Task to carry out =
Starting from the line that holds "Jahren habe ich", print every line through the end of the records, first and last included.

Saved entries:
══════

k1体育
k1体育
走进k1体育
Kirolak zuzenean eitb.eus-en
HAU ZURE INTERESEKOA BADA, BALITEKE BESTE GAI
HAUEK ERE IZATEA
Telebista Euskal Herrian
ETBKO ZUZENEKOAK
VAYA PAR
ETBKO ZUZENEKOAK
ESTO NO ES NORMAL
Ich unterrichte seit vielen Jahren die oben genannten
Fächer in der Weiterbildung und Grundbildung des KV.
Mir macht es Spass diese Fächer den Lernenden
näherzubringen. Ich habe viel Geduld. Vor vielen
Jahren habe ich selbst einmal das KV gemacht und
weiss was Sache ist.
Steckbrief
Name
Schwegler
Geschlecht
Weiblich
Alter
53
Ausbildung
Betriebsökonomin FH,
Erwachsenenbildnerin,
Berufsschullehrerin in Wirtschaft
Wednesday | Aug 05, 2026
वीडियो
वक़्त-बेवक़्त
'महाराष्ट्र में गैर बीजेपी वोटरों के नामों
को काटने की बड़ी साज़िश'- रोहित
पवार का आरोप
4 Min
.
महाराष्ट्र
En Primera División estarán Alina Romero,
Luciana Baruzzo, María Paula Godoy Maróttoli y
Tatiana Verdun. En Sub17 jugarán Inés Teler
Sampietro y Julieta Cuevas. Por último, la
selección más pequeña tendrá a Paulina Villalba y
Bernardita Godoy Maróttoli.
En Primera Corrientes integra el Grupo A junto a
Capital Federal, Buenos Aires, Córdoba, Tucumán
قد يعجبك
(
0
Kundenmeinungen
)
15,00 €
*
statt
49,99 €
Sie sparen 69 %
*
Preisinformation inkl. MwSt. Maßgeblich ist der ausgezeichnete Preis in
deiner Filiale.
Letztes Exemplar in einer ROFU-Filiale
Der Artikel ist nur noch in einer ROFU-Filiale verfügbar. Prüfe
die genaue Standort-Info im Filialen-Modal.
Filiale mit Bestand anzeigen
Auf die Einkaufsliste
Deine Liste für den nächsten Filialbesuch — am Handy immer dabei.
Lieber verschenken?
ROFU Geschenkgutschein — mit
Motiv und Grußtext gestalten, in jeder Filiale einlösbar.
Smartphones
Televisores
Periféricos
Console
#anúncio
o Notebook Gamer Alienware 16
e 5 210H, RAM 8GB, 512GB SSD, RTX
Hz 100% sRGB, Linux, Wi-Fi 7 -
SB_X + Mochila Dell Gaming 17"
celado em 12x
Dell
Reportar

══════

Solution for this exercise =
Jahren habe ich selbst einmal das KV gemacht und
weiss was Sache ist.
Steckbrief
Name
Schwegler
Geschlecht
Weiblich
Alter
53
Ausbildung
Betriebsökonomin FH,
Erwachsenenbildnerin,
Berufsschullehrerin in Wirtschaft
Wednesday | Aug 05, 2026
वीडियो
वक़्त-बेवक़्त
'महाराष्ट्र में गैर बीजेपी वोटरों के नामों
को काटने की बड़ी साज़िश'- रोहित
पवार का आरोप
4 Min
.
महाराष्ट्र
En Primera División estarán Alina Romero,
Luciana Baruzzo, María Paula Godoy Maróttoli y
Tatiana Verdun. En Sub17 jugarán Inés Teler
Sampietro y Julieta Cuevas. Por último, la
selección más pequeña tendrá a Paulina Villalba y
Bernardita Godoy Maróttoli.
En Primera Corrientes integra el Grupo A junto a
Capital Federal, Buenos Aires, Córdoba, Tucumán
قد يعجبك
(
0
Kundenmeinungen
)
15,00 €
*
statt
49,99 €
Sie sparen 69 %
*
Preisinformation inkl. MwSt. Maßgeblich ist der ausgezeichnete Preis in
deiner Filiale.
Letztes Exemplar in einer ROFU-Filiale
Der Artikel ist nur noch in einer ROFU-Filiale verfügbar. Prüfe
die genaue Standort-Info im Filialen-Modal.
Filiale mit Bestand anzeigen
Auf die Einkaufsliste
Deine Liste für den nächsten Filialbesuch — am Handy immer dabei.
Lieber verschenken?
ROFU Geschenkgutschein — mit
Motiv und Grußtext gestalten, in jeder Filiale einlösbar.
Smartphones
Televisores
Periféricos
Console
#anúncio
o Notebook Gamer Alienware 16
e 5 210H, RAM 8GB, 512GB SSD, RTX
Hz 100% sRGB, Linux, Wi-Fi 7 -
SB_X + Mochila Dell Gaming 17"
celado em 12x
Dell
Reportar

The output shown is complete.